DATA FOR THIS EXERCISE
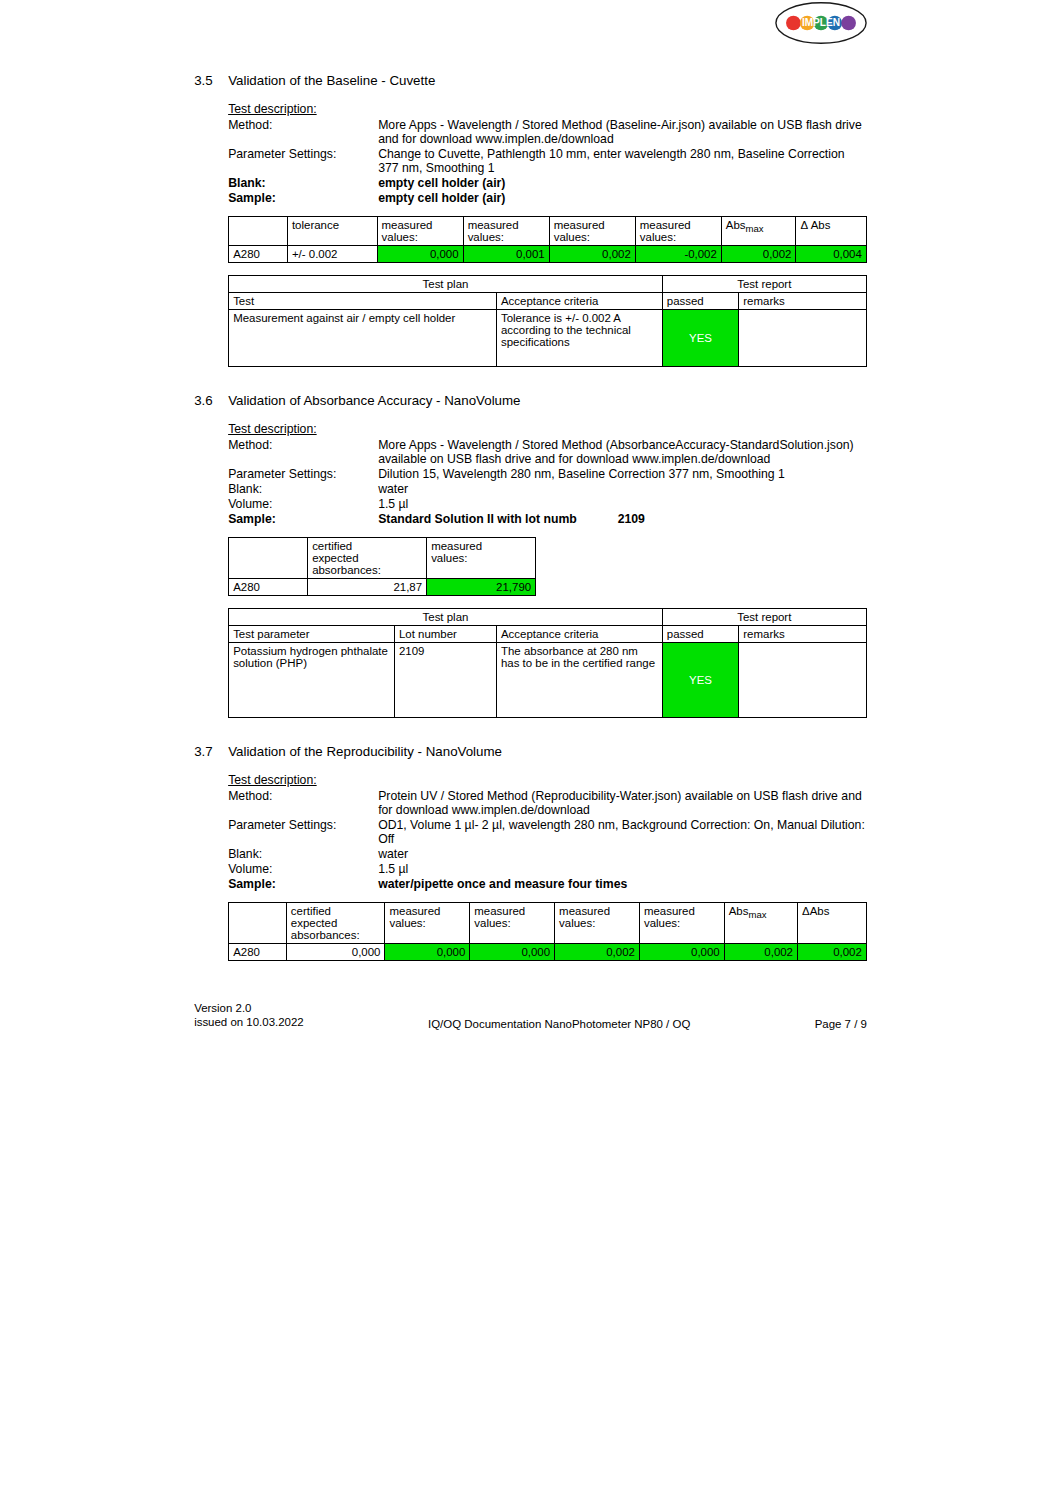IMPLEN
3.5 Validation of the Baseline - Cuvette
Test description:
| Method: | More Apps - Wavelength / Stored Method (Baseline-Air.json) available on USB flash drive and for download www.implen.de/download |
| Parameter Settings: | Change to Cuvette, Pathlength 10 mm, enter wavelength 280 nm, Baseline Correction 377 nm, Smoothing 1 |
| Blank: | empty cell holder (air) |
| Sample: | empty cell holder (air) |
| | tolerance | measured values: | measured values: | measured values: | measured values: | Abs max | Δ Abs |
| --- | --- | --- | --- | --- | --- | --- | --- |
| A280 | +/- 0.002 | 0,000 | 0,001 | 0,002 | -0,002 | 0,002 | 0,004 |
| Test plan | Test report |
| --- | --- |
| Test | Acceptance criteria | passed | remarks |
| Measurement against air / empty cell holder | Tolerance is +/- 0.002 A according to the technical specifications | YES | |
3.6 Validation of Absorbance Accuracy - NanoVolume
Test description:
| Method: | More Apps - Wavelength / Stored Method (AbsorbanceAccuracy-StandardSolution.json) available on USB flash drive and for download www.implen.de/download |
| Parameter Settings: | Dilution 15, Wavelength 280 nm, Baseline Correction 377 nm, Smoothing 1 |
| Blank: | water |
| Volume: | 1.5 µl |
| Sample: | Standard Solution II with lot numb 2109 |
| | certified expected absorbances: | measured values: |
| --- | --- | --- |
| A280 | 21,87 | 21,790 |
| Test plan | Test report |
| --- | --- |
| Test parameter | Lot number | Acceptance criteria | passed | remarks |
| Potassium hydrogen phthalate solution (PHP) | 2109 | The absorbance at 280 nm has to be in the certified range | YES | |
3.7 Validation of the Reproducibility - NanoVolume
Test description:
| Method: | Protein UV / Stored Method (Reproducibility-Water.json) available on USB flash drive and for download www.implen.de/download |
| Parameter Settings: | OD1, Volume 1 µl- 2 µl, wavelength 280 nm, Background Correction: On, Manual Dilution: Off |
| Blank: | water |
| Volume: | 1.5 µl |
| Sample: | water/pipette once and measure four times |
| | certified expected absorbances: | measured values: | measured values: | measured values: | measured values: | Abs max | ΔAbs |
| --- | --- | --- | --- | --- | --- | --- | --- |
| A280 | 0,000 | 0,000 | 0,000 | 0,002 | 0,000 | 0,002 | 0,002 |
Version 2.0
issued on 10.03.2022
IQ/OQ Documentation NanoPhotometer NP80 / OQ
Page 7 / 9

WHAT TO DO
Only the lines from the one containing "issued on 10.03.2022" through the last line above belong in your answer. Retype them exactly.

SOLVED EXERCISE
issued on 10.03.2022
IQ/OQ Documentation NanoPhotometer NP80 / OQ
Page 7 / 9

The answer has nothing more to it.